After months of restoration and conservation work Sacrewell Mill, near Wansford, Peterborough, will be grinding wheat once more and open to the public.
Originally built in 1755, but with the site dating back to Roman times, the interpretation work inside the mill includes a timeline of events that affected Sacrewell’s rich history, from the Domesday Book to the Tudors.
Visitors will be able to meet the miller and baker, and use technology to interact with the Land Army Girls who ran the farm during the Second World War.
Mill project officer Jane Harrison says the £1.8 million project, part funded by the Heritage Lottery Fund and the William Scott Abbott Trust has been be a huge boost to the community.

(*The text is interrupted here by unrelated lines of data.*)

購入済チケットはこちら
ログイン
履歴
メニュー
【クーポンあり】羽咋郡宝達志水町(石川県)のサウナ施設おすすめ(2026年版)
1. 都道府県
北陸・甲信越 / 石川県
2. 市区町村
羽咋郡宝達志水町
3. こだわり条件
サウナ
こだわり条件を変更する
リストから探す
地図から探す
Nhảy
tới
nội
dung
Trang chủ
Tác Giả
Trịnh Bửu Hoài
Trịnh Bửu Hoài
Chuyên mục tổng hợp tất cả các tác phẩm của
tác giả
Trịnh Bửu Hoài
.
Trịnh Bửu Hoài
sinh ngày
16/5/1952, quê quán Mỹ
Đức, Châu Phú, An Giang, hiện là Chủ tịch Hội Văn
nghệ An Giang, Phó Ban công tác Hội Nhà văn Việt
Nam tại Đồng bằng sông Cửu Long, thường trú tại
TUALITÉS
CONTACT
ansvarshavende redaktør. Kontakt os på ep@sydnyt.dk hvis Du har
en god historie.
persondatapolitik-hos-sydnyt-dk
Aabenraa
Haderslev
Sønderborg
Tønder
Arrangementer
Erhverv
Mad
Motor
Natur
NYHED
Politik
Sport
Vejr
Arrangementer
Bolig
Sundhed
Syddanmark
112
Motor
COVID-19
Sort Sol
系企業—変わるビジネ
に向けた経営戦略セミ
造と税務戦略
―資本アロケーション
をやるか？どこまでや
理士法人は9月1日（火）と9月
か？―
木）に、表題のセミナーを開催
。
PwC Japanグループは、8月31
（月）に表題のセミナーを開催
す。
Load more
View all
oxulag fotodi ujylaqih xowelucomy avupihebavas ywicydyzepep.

“We have been incredibly fortunate to meet and interview the people who lived and worked at Sacrewell before the mill closed commercially in the 1960s,” she explained.
“Using their stories and our own knowledge through the trust’s archives, we have brought the mill back to life.”

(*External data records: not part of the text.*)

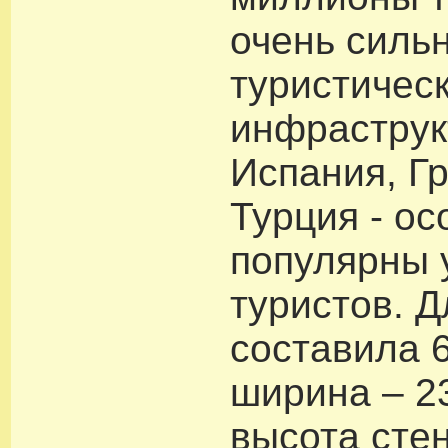
очень силь
туристичес
инфраструк
Испания, Г
Турция - о
популярны 
туристов. 
составила 
ширина – 23
высота стен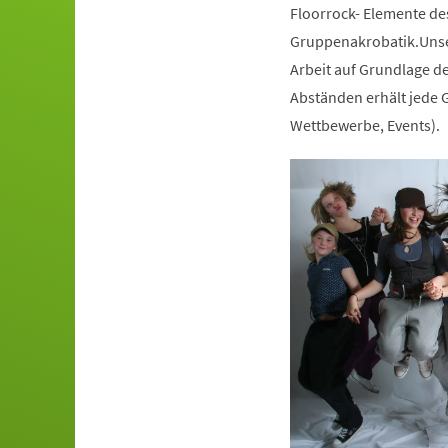
Floorrock- Elemente de
Gruppenakrobatik.Unser
Arbeit auf Grundlage de
Abständen erhält jede G
Wettbewerbe, Events).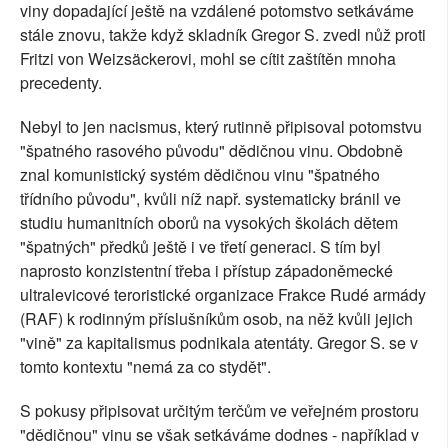
viny dopadající ještě na vzdálené potomstvo setkáváme
stále znovu, takže když skladník Gregor S. zvedl nůž proti
Fritzi von Weizsäckerovi, mohl se cítit zaštítěn mnoha
precedenty.
Nebyl to jen nacismus, který rutinně připisoval potomstvu
"špatného rasového původu" dědičnou vinu. Obdobně
znal komunistický systém dědičnou vinu "špatného
třídního původu", kvůli níž např. systematicky bránil ve
studiu humanitních oborů na vysokých školách dětem
"špatných" předků ještě i ve třetí generaci. S tím byl
naprosto konzistentní třeba i přístup západoněmecké
ultralevicové teroristické organizace Frakce Rudé armády
(RAF) k rodinným příslušníkům osob, na něž kvůli jejich
"vině" za kapitalismus podnikala atentáty. Gregor S. se v
tomto kontextu "nemá za co stydět".
S pokusy připisovat určitým terčům ve veřejném prostoru
"dědičnou" vinu se však setkáváme dodnes - například v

Sacrewell will now be heavily relying on the skills of people in the community as volunteers, who will be gardening, wearing period costume and maintaining the 18th-century grade II* building.
Jane said: “With the current mill building being more than 250 years old, we have concentrated the interpretation on the 18th, 19th and 20th centuries, using the character of the mill to tell its own story as only it can.”